Sebagai seorang ibu, tentu saja saya pun merasa sangat pilu dengan adanya berita itu.
Tapi, sungguhkah semudah sebuah kalimat komentar, ketika kita memutuskan untuk memelihara anak orang lain? Ataukah itu hanyalah komentar basa-basi belaka?
Bagaimana jika di depan rumah kita, benar-benar ada seorang bayi yang ditinggalkan oleh seseorang dan tidak kita ketahui dari mana mereka berasal?

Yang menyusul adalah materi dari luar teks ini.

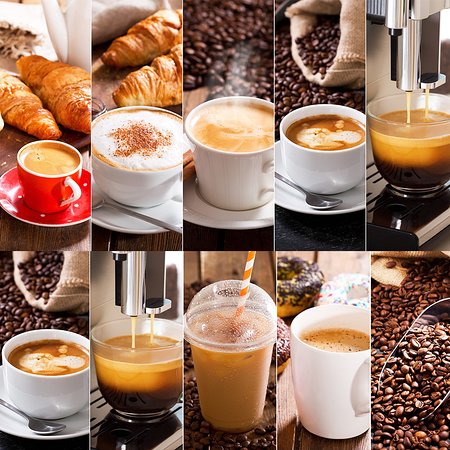
Identify the location of total amount of cups with saucers. This screenshot has height=450, width=450. (78, 409), (52, 210), (145, 204), (232, 207), (333, 191).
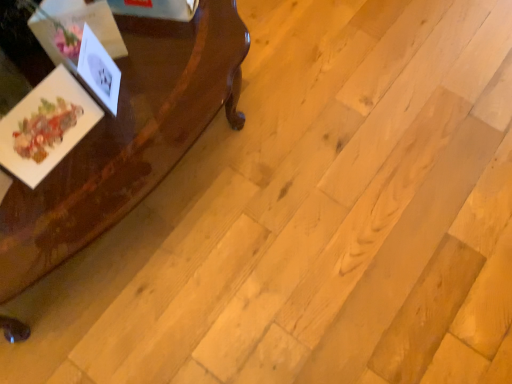
This screenshot has height=384, width=512. What are the coordinates of `vacant area in front of white paper at left, which appears as the 1th postcard when viewed from the right` in the screenshot? It's located at (110, 159).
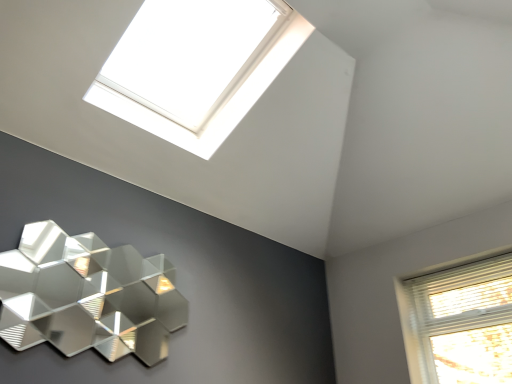
This screenshot has width=512, height=384. Describe the element at coordinates (87, 296) in the screenshot. I see `metallic hexagonal lamp at lower left` at that location.

At what (x,y) coordinates should I click in order to perform the action: click on metallic hexagonal lamp at lower left. Please return your answer as a coordinate pair (x, y). The image size is (512, 384). Looking at the image, I should click on (87, 296).

The height and width of the screenshot is (384, 512). Describe the element at coordinates (216, 91) in the screenshot. I see `white plastic window at upper center` at that location.

In order to face white plastic window at upper center, should I rotate leftwards or rightwards?

Rotate left and turn 8.438 degrees.

Where is `white plastic window at upper center`? The image size is (512, 384). white plastic window at upper center is located at coordinates (216, 91).

What is the approximate width of white plastic window at upper center?

white plastic window at upper center is 32.93 inches in width.

Measure the distance between point (x=292, y=34) and camera.

2.22 meters.

At what (x,y) coordinates should I click in order to perform the action: click on metallic hexagonal lamp at lower left. Please return your answer as a coordinate pair (x, y). Looking at the image, I should click on (87, 296).

Which object is positioned more to the right, white plastic window at upper center or metallic hexagonal lamp at lower left?

white plastic window at upper center is more to the right.

Is white plastic window at upper center in front of or behind metallic hexagonal lamp at lower left in the image?

white plastic window at upper center is positioned farther from the viewer than metallic hexagonal lamp at lower left.

Considering the points (110, 83) and (73, 298), which point is in front, point (110, 83) or point (73, 298)?

The point (110, 83) is closer.

From the image's perspective, between white plastic window at upper center and metallic hexagonal lamp at lower left, which one is located above?

From the image's view, white plastic window at upper center is above.

From a real-world perspective, which is physically below, white plastic window at upper center or metallic hexagonal lamp at lower left?

In real-world perspective, metallic hexagonal lamp at lower left is lower.

Looking at their sizes, would you say white plastic window at upper center is wider or thinner than metallic hexagonal lamp at lower left?

white plastic window at upper center is wider than metallic hexagonal lamp at lower left.

Can you confirm if white plastic window at upper center is taller than metallic hexagonal lamp at lower left?

In fact, white plastic window at upper center may be shorter than metallic hexagonal lamp at lower left.

Does white plastic window at upper center have a smaller size compared to metallic hexagonal lamp at lower left?

Actually, white plastic window at upper center might be larger than metallic hexagonal lamp at lower left.

Would you say white plastic window at upper center is outside metallic hexagonal lamp at lower left?

Yes, white plastic window at upper center is located beyond the bounds of metallic hexagonal lamp at lower left.

Is white plastic window at upper center next to metallic hexagonal lamp at lower left and touching it?

They are not placed beside each other.

Is white plastic window at upper center looking in the opposite direction of metallic hexagonal lamp at lower left?

No, metallic hexagonal lamp at lower left is not at the back of white plastic window at upper center.

How far apart are white plastic window at upper center and metallic hexagonal lamp at lower left?

white plastic window at upper center is 1.79 meters from metallic hexagonal lamp at lower left.

At what (x,y) coordinates should I click in order to perform the action: click on window above the metallic hexagonal lamp at lower left (from a real-world perspective). Please return your answer as a coordinate pair (x, y). Looking at the image, I should click on (216, 91).

Does metallic hexagonal lamp at lower left appear on the right side of white plastic window at upper center?

No.

Which object is more forward, metallic hexagonal lamp at lower left or white plastic window at upper center?

metallic hexagonal lamp at lower left is closer to the camera.

Is point (86, 330) positioned in front of point (138, 33)?

Yes, it is in front of point (138, 33).

From the image's perspective, who appears lower, metallic hexagonal lamp at lower left or white plastic window at upper center?

metallic hexagonal lamp at lower left, from the image's perspective.

From a real-world perspective, who is located lower, metallic hexagonal lamp at lower left or white plastic window at upper center?

metallic hexagonal lamp at lower left is physically lower.

Considering the relative sizes of metallic hexagonal lamp at lower left and white plastic window at upper center in the image provided, is metallic hexagonal lamp at lower left wider than white plastic window at upper center?

No, metallic hexagonal lamp at lower left is not wider than white plastic window at upper center.

Between metallic hexagonal lamp at lower left and white plastic window at upper center, which one has less height?

white plastic window at upper center.

Can you confirm if metallic hexagonal lamp at lower left is bigger than white plastic window at upper center?

Actually, metallic hexagonal lamp at lower left might be smaller than white plastic window at upper center.

Based on the photo, is metallic hexagonal lamp at lower left surrounding white plastic window at upper center?

No, white plastic window at upper center is not surrounded by metallic hexagonal lamp at lower left.

In the scene shown: Is metallic hexagonal lamp at lower left placed right next to white plastic window at upper center?

metallic hexagonal lamp at lower left and white plastic window at upper center are clearly separated.

From the picture: Is metallic hexagonal lamp at lower left aimed at white plastic window at upper center?

No, metallic hexagonal lamp at lower left is not turned towards white plastic window at upper center.

What's the angular difference between metallic hexagonal lamp at lower left and white plastic window at upper center's facing directions?

They differ by 0.783 degrees in their facing directions.

How distant is metallic hexagonal lamp at lower left from white plastic window at upper center?

metallic hexagonal lamp at lower left and white plastic window at upper center are 5.87 feet apart.

This screenshot has width=512, height=384. I want to click on window on the right of metallic hexagonal lamp at lower left, so click(216, 91).

Locate an element on the screen. This screenshot has width=512, height=384. lamp below the white plastic window at upper center (from the image's perspective) is located at coordinates (87, 296).

You are a GUI agent. You are given a task and a screenshot of the screen. Output one action in this format:
    pyautogui.click(x=<x>, y=<y>)
    Task: Click on the lamp that appears in front of the white plastic window at upper center
    
    Given the screenshot: What is the action you would take?
    pyautogui.click(x=87, y=296)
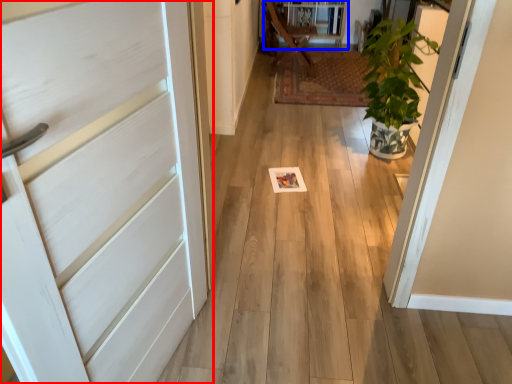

Akankah kita begitu saja mengakuinya sebagai anak sendiri? Yakinkah kita bisa berlaku seyogyanya dia adalah darah daging kita sendiri?
Nah, pada lain peristiwa, seorang ibu menuliskan sebuah cerita tentang dia dan anaknya di salah satu grup sosial media, guna meminta belas kasihan para netizen, untuk membantunya dalam memenuhi kebutuhan sang anak yang kala itu masih berusia balita.
Lagi-lagi komentar miris terbaca oleh saya, "bolehkah anaknya diberikan pada saya saja?"
"Bolehkah saya yang mengadopsi anaknya?"
"Biar saya saja yang rawat, kebetulan saya belum punya anak."
Padahal sang ibu terpaksa 'mengemis online', karena dia ingin bersama anaknya, tapi terhalang biaya.
Lalu mengapa orang lain bisa tega mengucapkan kalimat-kalimat tanya seperti itu kepadanya?
Membantu seorang anak kan tidak harus dengan memiliki.
Kalau memang ingin membantu, maka beri bantuan itu tanpa syarat. Jangan membantu, karena sudah menjadi hak milik saja.
Karena mengasuh seorang anak itu tidak seperti merawat seekor 'anabul' yang hanya butuh makan, minum, dan kesenangan batin saja.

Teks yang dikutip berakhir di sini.